● **GIVEN DATA**:
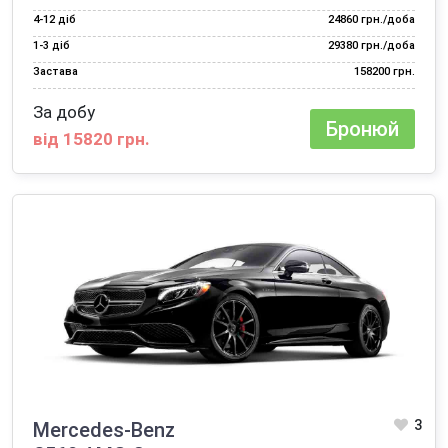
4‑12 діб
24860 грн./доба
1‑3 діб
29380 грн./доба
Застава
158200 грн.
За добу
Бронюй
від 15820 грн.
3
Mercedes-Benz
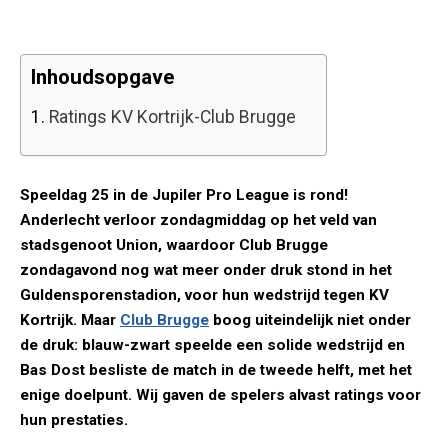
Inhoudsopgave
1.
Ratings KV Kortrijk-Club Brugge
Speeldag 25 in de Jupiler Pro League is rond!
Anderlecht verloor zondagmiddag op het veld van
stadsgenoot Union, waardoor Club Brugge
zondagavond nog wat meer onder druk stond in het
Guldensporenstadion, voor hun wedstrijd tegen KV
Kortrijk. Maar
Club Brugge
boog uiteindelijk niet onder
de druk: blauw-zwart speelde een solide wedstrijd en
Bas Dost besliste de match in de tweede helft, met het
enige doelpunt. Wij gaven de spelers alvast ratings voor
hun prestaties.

● **EXERCISE DETAILS**: Search the listing above for the string "Brugge" and return each line it appears on.

● **ANSWER TO THE EXERCISE**:
Ratings KV Kortrijk-Club Brugge
stadsgenoot Union, waardoor Club Brugge
Club Brugge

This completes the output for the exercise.